Maybe even more, given more three-on-three, back-and-forth play time should translate into legs that are increasingly tired and therefore more giveaways producing scoring chances.

For the record, the Newfoundland Growlers played 15 extra-time games during their inaugural ECHL season, with eight of them settled in regular OT and the other seven going to shootout.

The Growlers were 4-4 in normal overtime and 3-4 in shootouts.


Even taken into account the ramifications of the overtime announcement, the most interesting news to come out of ECHL board meetings was that the league will have a “players month” during the 2019-20 season.

During February, players will be given the opportunity to wear nicknames on their jersey nameplates for a select home game.

Given the rather humdrum awarding of nicknames in hockey, mostly based on a player’s last names — O’Brien is “Obie”, Melindy is “Meller” and so on — let’s hope for something more creative. Let’s admit it, it would have been pretty neat if the policy had been in place in the days of the AHL’s St. John’s Maple Leafs and we could have seen Frank Bialowas with an “Animal” nameplate.

The Growlers may do well to look to broadcaster Brian Rogers when looking for monikers. One of Rogers’ better creations this past season was for Paramus, N.J., native J.J. Piccinich, whom he dubbed “Jersey Boy.”


There was one more noteworthy announcement out of the board of governors meeting.

That was the amendment to requirements for players on NHL and AHL contracts to be eligible for the ECHL Kelly Cup playoffs.

The change calls for a “veteran” player on an NHL or AHL deal to have played a minimum of five games in the AHL during the regular season in order to be able to participate in the ECHL post-season.

Simply put, a “veteran” player is a forward who has played 260 or more games in higher-level leagues before the start of the current season. The rule, for example, would not apply to players on entry-level NHL contracts, for players on AHL deals who are early in their pro careers, or for veteran players on straight ECHL contracts, like defencemen Adam Pardy and James Melindy were last season.

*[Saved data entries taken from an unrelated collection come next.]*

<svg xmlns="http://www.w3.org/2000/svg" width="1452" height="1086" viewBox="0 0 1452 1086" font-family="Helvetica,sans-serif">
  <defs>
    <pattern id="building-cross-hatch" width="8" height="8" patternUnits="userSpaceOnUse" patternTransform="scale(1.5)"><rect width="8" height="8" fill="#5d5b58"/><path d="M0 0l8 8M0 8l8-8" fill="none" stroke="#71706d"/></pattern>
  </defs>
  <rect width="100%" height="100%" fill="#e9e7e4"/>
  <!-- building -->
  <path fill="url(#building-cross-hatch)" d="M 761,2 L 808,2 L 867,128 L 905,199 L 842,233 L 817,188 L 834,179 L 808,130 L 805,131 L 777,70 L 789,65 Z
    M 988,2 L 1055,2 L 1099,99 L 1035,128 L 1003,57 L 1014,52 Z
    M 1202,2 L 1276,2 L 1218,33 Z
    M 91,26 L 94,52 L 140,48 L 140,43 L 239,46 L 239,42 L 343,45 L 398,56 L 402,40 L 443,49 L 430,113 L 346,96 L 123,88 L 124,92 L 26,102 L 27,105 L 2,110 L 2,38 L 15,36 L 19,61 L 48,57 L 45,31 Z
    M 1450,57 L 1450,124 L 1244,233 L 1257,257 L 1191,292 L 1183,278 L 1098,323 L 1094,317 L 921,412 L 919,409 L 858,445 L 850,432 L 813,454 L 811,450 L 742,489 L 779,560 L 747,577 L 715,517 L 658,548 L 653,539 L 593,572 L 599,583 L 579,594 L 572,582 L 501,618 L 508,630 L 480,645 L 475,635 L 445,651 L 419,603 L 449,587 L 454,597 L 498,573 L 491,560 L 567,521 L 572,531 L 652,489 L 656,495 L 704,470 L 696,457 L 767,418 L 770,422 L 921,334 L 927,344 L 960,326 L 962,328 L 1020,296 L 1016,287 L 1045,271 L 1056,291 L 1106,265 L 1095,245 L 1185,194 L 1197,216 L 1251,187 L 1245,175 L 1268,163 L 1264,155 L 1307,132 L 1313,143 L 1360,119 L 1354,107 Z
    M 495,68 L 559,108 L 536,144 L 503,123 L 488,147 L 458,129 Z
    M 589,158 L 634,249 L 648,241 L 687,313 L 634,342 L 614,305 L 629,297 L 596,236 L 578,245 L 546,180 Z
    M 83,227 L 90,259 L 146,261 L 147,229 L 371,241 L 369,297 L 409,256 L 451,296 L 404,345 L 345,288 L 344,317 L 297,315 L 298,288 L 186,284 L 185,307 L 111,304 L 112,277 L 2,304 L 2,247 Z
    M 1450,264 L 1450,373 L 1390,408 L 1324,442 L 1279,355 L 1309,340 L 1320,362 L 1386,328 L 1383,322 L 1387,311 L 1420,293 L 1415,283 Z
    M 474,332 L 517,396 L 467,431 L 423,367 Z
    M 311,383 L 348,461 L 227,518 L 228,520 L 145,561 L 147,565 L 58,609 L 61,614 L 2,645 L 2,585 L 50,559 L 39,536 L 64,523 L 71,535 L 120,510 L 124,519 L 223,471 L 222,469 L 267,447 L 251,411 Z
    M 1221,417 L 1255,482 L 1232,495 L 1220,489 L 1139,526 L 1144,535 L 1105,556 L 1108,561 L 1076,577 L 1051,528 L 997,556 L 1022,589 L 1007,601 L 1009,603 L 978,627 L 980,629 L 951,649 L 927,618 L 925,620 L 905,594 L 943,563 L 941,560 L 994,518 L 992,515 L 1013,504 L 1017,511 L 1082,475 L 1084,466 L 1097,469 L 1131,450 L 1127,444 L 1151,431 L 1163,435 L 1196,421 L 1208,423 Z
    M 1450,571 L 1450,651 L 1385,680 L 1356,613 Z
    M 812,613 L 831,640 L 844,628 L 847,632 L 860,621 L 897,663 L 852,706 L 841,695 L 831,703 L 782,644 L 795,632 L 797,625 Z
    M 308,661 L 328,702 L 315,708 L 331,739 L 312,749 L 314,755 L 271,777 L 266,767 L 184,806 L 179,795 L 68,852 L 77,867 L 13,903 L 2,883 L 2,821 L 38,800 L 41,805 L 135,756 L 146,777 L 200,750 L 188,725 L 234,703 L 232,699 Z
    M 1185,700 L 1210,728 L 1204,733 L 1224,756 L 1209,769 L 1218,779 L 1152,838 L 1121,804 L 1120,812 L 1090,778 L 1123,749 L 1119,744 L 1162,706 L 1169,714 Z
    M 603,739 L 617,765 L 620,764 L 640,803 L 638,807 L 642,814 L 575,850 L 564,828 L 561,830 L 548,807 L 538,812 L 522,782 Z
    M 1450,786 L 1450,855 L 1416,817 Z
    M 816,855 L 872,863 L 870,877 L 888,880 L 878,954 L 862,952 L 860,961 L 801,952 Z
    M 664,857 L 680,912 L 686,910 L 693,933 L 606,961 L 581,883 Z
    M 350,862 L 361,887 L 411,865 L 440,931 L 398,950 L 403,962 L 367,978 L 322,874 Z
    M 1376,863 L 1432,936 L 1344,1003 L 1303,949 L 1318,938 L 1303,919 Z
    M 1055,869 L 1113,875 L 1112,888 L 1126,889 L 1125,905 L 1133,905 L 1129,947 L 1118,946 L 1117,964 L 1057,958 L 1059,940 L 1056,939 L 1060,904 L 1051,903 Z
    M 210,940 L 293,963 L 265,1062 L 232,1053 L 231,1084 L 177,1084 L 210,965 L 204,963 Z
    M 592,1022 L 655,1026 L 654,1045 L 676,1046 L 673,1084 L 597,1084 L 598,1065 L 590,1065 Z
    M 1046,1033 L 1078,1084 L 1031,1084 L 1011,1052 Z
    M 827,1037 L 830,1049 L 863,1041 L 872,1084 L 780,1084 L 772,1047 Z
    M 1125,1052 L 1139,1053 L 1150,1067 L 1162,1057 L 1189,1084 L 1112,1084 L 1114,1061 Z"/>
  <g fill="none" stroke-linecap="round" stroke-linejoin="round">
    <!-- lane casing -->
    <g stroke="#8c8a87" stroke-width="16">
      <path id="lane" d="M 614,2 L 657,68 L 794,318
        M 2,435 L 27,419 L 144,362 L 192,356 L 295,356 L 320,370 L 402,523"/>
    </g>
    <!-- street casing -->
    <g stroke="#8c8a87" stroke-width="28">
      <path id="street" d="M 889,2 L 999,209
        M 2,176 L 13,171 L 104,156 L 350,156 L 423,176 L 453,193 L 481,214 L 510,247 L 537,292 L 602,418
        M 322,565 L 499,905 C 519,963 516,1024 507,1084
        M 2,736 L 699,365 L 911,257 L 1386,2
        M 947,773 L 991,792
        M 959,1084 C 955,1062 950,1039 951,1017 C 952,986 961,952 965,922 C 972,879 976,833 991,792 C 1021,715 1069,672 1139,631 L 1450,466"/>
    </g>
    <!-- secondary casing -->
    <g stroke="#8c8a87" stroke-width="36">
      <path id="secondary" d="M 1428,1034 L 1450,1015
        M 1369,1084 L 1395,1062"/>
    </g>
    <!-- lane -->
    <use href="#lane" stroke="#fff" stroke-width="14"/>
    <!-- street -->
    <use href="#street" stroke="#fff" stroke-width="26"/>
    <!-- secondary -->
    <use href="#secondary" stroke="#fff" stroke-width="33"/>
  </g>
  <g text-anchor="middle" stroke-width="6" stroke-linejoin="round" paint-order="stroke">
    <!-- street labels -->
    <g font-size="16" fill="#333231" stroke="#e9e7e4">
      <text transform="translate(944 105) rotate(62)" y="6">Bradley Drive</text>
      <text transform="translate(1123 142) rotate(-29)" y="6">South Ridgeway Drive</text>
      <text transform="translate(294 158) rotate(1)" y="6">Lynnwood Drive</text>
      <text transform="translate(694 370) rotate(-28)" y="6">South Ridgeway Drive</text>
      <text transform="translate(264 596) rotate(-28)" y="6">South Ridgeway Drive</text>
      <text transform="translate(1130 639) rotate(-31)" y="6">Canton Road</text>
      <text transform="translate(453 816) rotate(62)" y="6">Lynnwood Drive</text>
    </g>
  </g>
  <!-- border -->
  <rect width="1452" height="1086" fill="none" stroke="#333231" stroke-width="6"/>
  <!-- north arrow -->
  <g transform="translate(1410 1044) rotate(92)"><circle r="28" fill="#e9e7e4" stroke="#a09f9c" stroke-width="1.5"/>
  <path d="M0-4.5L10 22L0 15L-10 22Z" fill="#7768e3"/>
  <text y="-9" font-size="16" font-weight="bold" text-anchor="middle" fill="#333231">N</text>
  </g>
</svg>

Almost every AHL-contracted player on the Growlers in 2018-19 wouldn’t have been subject to the rule, since most were in their first or second professional seasons. An exception was leading scorer and eventual Kelly Cup MVP Zach O’Brien.

O’Brien, signed to an AHL deal with the Toronto Marlies, appeared in three games with the Marlies last season and was eligible to compete for the Growlers in the 2019 playoffs. But the three games wouldn’t reach the new threshold that’s been established.